> Work instructions:
1. From the essay excerpt, list every adjective used to describe the dictatorship that the writer says has been built.
2. Reproduce the essay excerpt word for word, starting at "Sea levels have" and ending at "Eat that, spellcheck.".

Sea levels have risen now, and there is no ice at the poles. As the water continues to warm, dense fog forms over land and sea. This baffles meteorologists, who know more about the formation of fog than I do. Aircraft are grounded; only the autonomous cars keep buzzing around, although the fog soon gets into their electrics. The world falls silent, and then, in the deep silence, we hear the sound of horses galloping towards us.
*From the Guardian and Observer style guide, an entry on cheese. “Normally lower case, even if named after a place: brie, camembert, cheddar, cheshire, double gloucester, lancashire, parmesan, stilton, wensleydale, et cetera.” Eat that, spellcheck.
What rules our lives? Not the people on the screen, nor the colleagues of my friend who works on the local council. Works - represents. We’ve somehow accidentally built an amorphous, invisible, distributed dictatorship of the mind that treats us as - fools? I went to Facebook yesterday, for example, and there was a post telling me to bring home plastic waste from the beach, but not sea life. Well, yeah. If I wasn’t going to do that anyway, would I do it because I’d been told?
I go to work, or the doctor, or just about anywhere, and there’s a poster about “safequarding”, which is like caring for people except that it’s a series of processes to be gone through. Thinking not feeling; there’s no injunction to “feel”. The significant verb on the safeguarding poster is “assess”. Yes, I agree that we need to care for children and vulnerable adults. No, there’s no argument against safeguarding. But do I care enough to do it, just because I’ve seen the poster?

> Information provided:
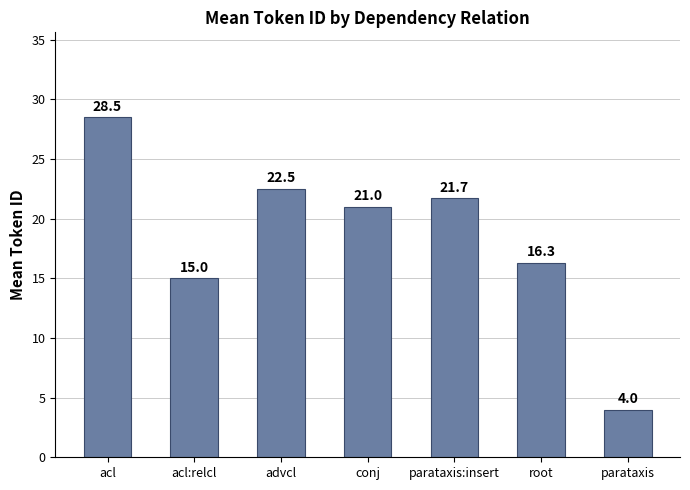

Reading left to right, transcribe all the data shown in this chart.

acl=28.5	acl:relcl=15.0	advcl=22.5	conj=21.0	parataxis:insert=21.7	root=16.3	parataxis=4.0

> Answers by item number:
1. amorphous, invisible, distributed

2.
Sea levels have risen now, and there is no ice at the poles. As the water continues to warm, dense fog forms over land and sea. This baffles meteorologists, who know more about the formation of fog than I do. Aircraft are grounded; only the autonomous cars keep buzzing around, although the fog soon gets into their electrics. The world falls silent, and then, in the deep silence, we hear the sound of horses galloping towards us.
*From the Guardian and Observer style guide, an entry on cheese. “Normally lower case, even if named after a place: brie, camembert, cheddar, cheshire, double gloucester, lancashire, parmesan, stilton, wensleydale, et cetera.” Eat that, spellcheck.